You can see the visualisation at www.vimeo.com/9182869; to see the map, you just need to visit OSM’s public database at www.openstreetmap.org/, where the Haiti data sits with an entire globe of mapping information.

At first glance, the site looks like Google Maps, or any of the other mapping services online. Type your local city, town or village, and it’ll take you to a street map of the area. But when you look closer, you’ll see that OSM is more like Wikipedia than another internet map server. There’s a History tab, and an Edit tab. Click on Edit, and (after a straightforward registration process), like Wikipedia, you suddenly find yourself able to change, add or delete anything in your local area. You can flag restaurants or pubs, add a new road or delete a major motorway.

Like Wikipedia, vandalistic deletions are quickly reverted; tiny beneficial additions mount up. Most of OpenStreetMap’s entries in Ireland have been made slowly, street by street, by volunteers painstakingly tracing blurred satellite pictures or walking, driving, and cycling around with GPS devices, then uploading and naming the traces of their path. In the United States, OpenStreetMap has an advantage, because government map data is freely available for anyone to use and re-use. In much of Europe, detailed government mapping data is only licensed at a fee, despite being already paid for by the taxpayer.

In that sense, Ireland’s public map data grows just like Haiti’s, only more slowly. When the crisis in Haiti struck, many of OSM’s volunteers switched from their own local work to tracing out Haiti’s outlines.

Google volunteered its high-resolution satellite imagery, and allowed services like OSM to trace the imagery to form their own maps. Quickly, OSM became, in the words of one OpenStreetMap volunteer working on the ground in Haiti, “the gold standard for base map data in the relief and recovery effort”.

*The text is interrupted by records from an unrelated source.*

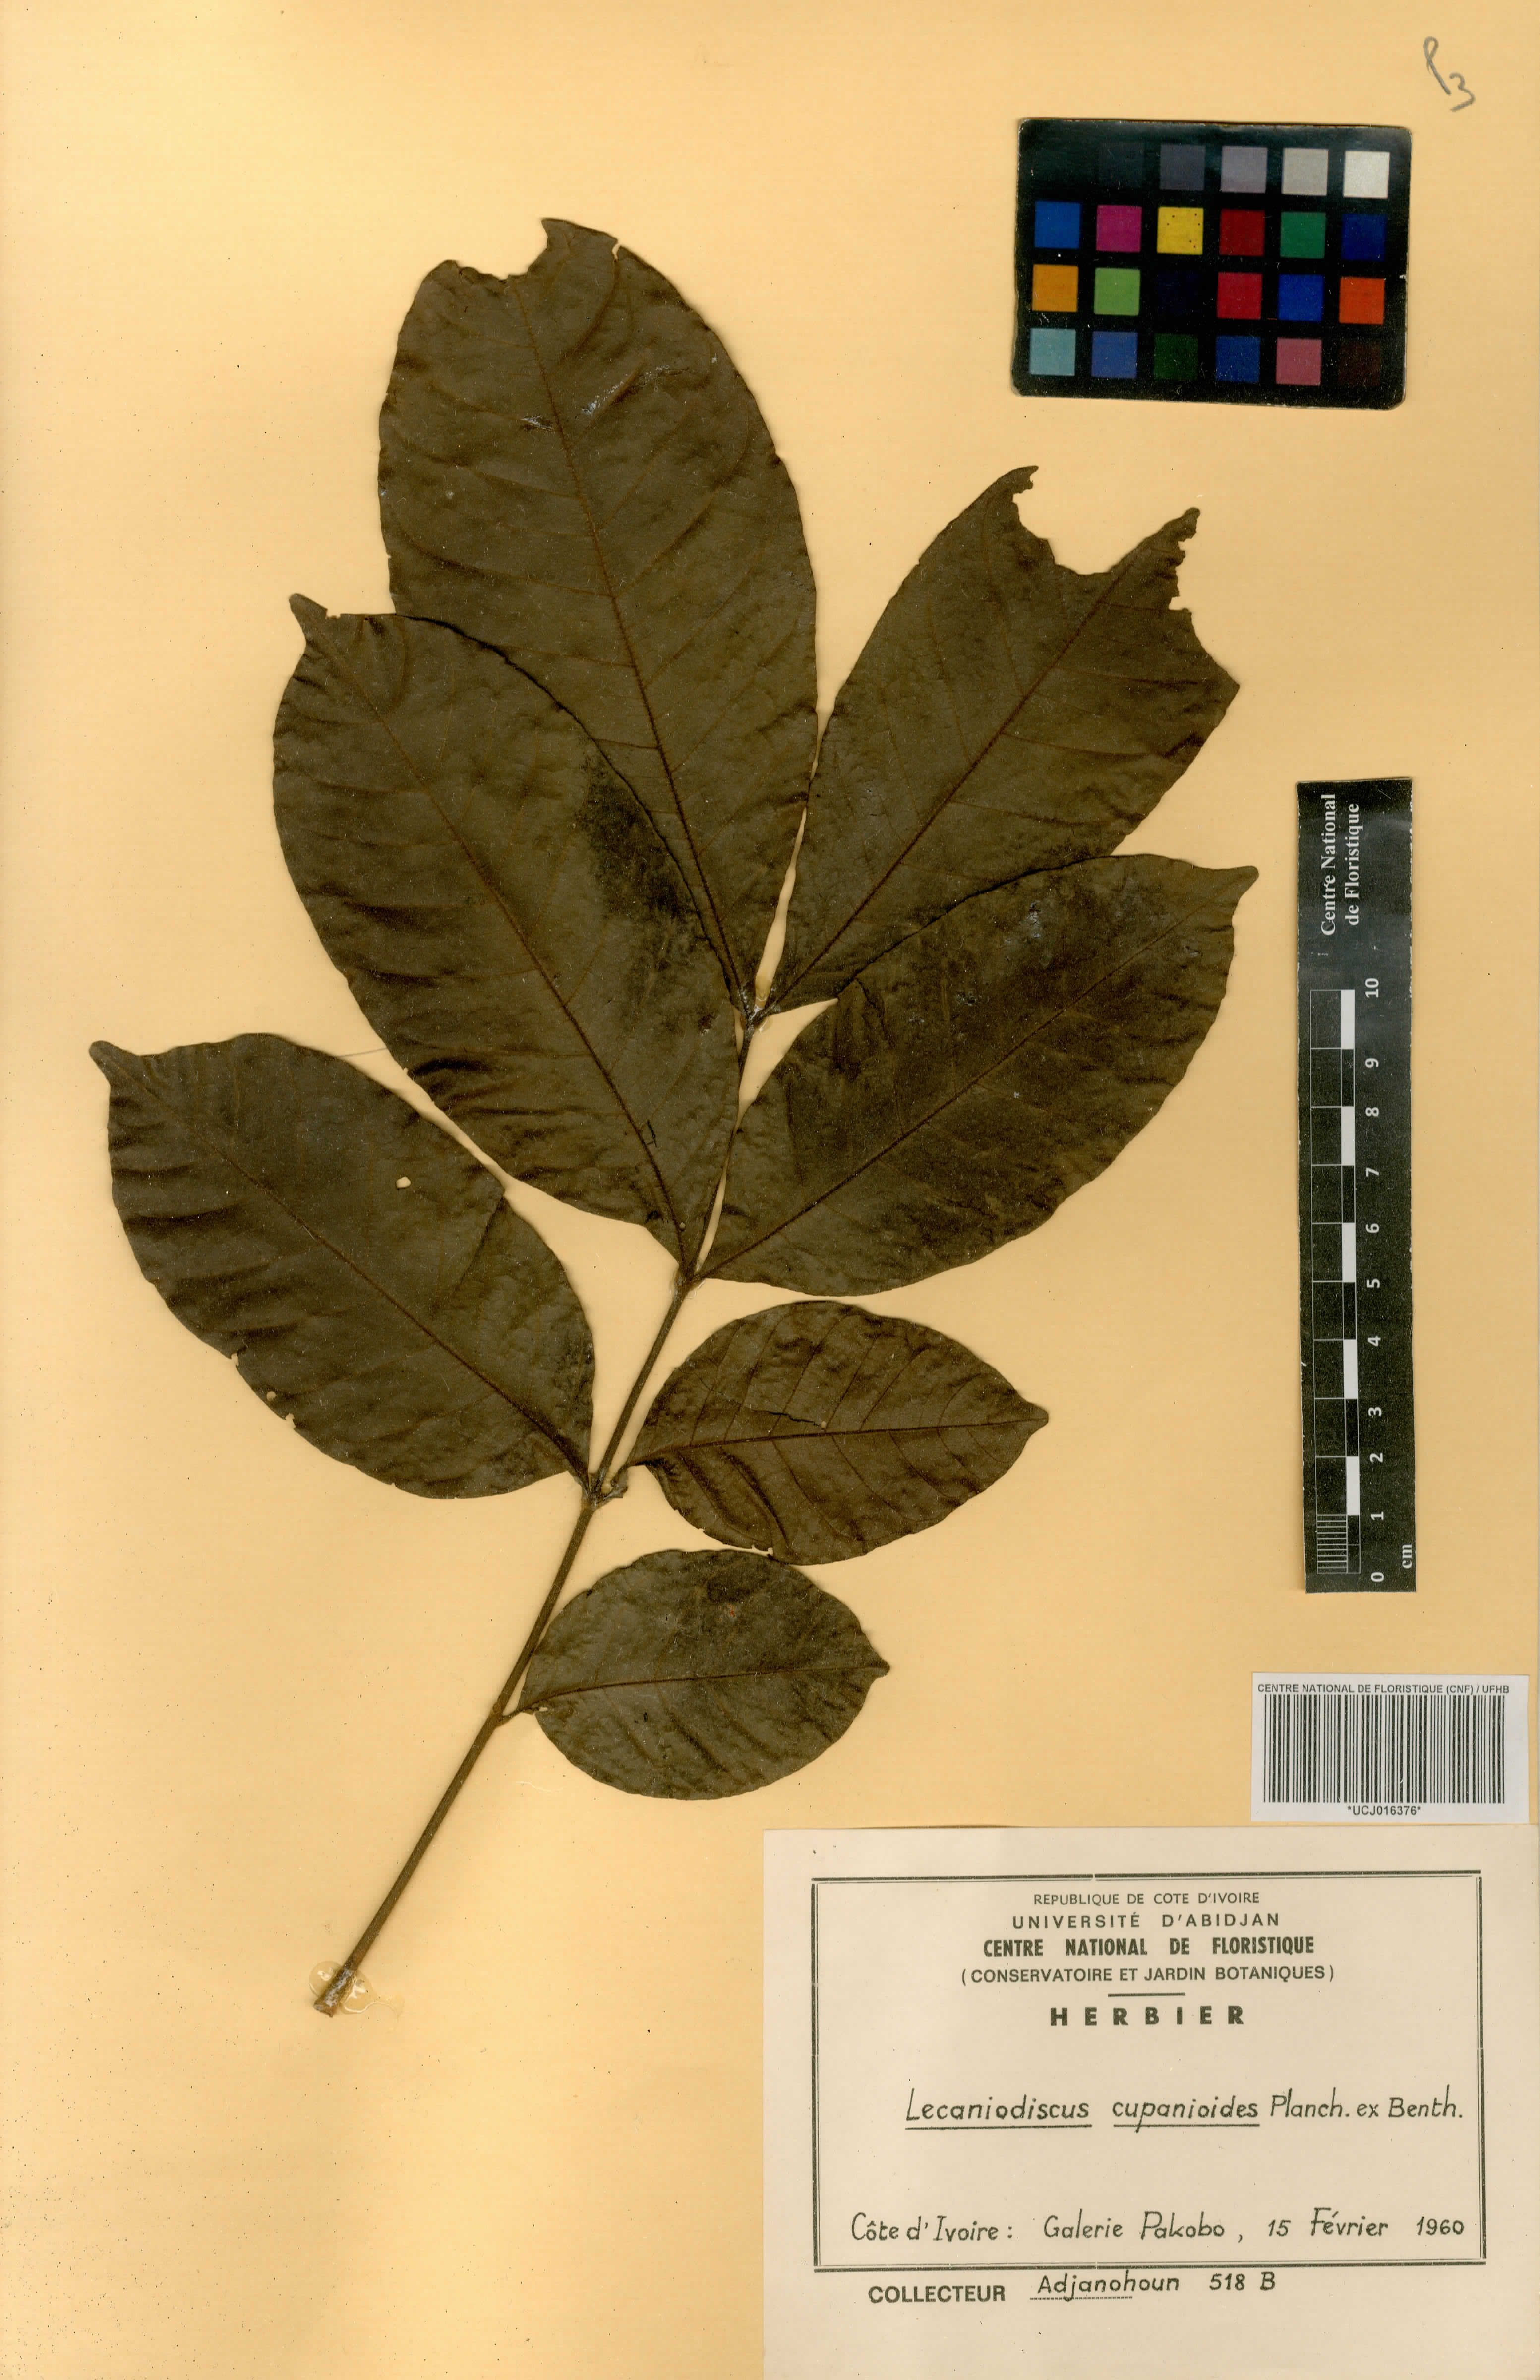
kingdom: Plantae
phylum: Tracheophyta
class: Magnoliopsida
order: Sapindales
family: Sapindaceae
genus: Lecaniodiscus
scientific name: Lecaniodiscus cupanioides
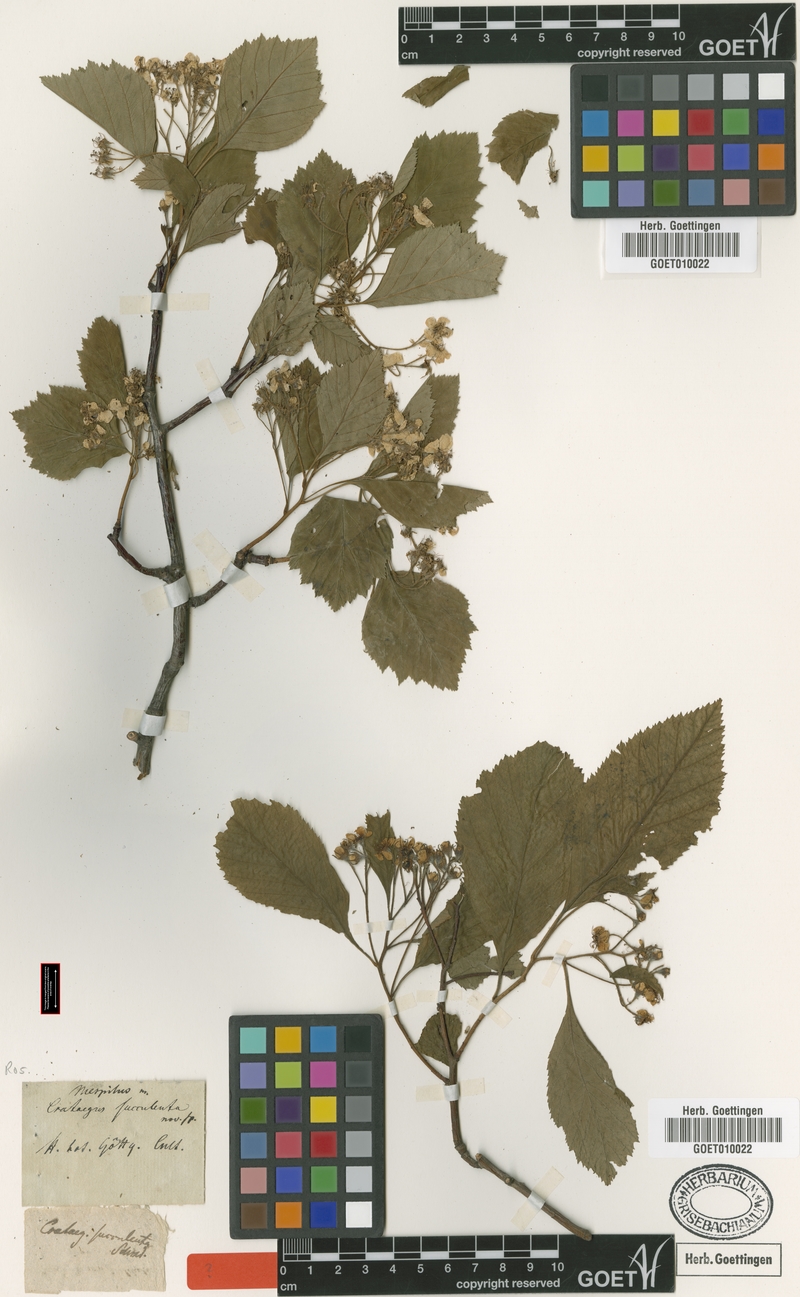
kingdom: Plantae
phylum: Tracheophyta
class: Magnoliopsida
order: Rosales
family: Rosaceae
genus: Crataegus
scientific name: Crataegus succulenta
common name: Fleshy hawthorn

The irony, of course, is that now and going forward, the struggling nation of Haiti will have a better, more usable, more free public database of its own nature than Ireland does. Does that matter? Probably not for traditional businesses, for now. They can pay the money to the Ordnance Survey and trade that off for the commercial benefit of reusing that data. But as Ireland slowly catches up with Haiti, other business models will develop that could only exist with free map data.

OpenStreetMap’s licence will soon mean that users who make their adapted version of the map have to contribute their changes back to the community. It also requires that you can’t use technological measures to restrict how people use your distribution of the map data. That means no locked-up, unalterable versions of the map will be legal.

There are exciting applications that can be developed using this model. One spin-off group is working to create OpenSeaMap, which would provide free nautical maps, including details of buoys, submerged dangers and sea routes.

Out-of-date and expensive maps of the sea are a perennial problem among maritime navigators: OSM may change that by encouraging sailors to contribute their own changes in return for free access. Another is working on routing: the “satnav” capability that lets GPS systems in cars find the directions from one place to another. Instead of paying for expensive updates, drivers could download free information – and correct dumb mistakes instead of just railing at the idiocy of the talking satnav announcer.

But what it also means is that those old business models that depend on paying more to the Ordnance Survey will have a new set of competitors. As will the Ordnance Survey. One hopes they’ll see it as much an opportunity as did the aid workers in Haiti – and not a disaster that they must do everything to prevent.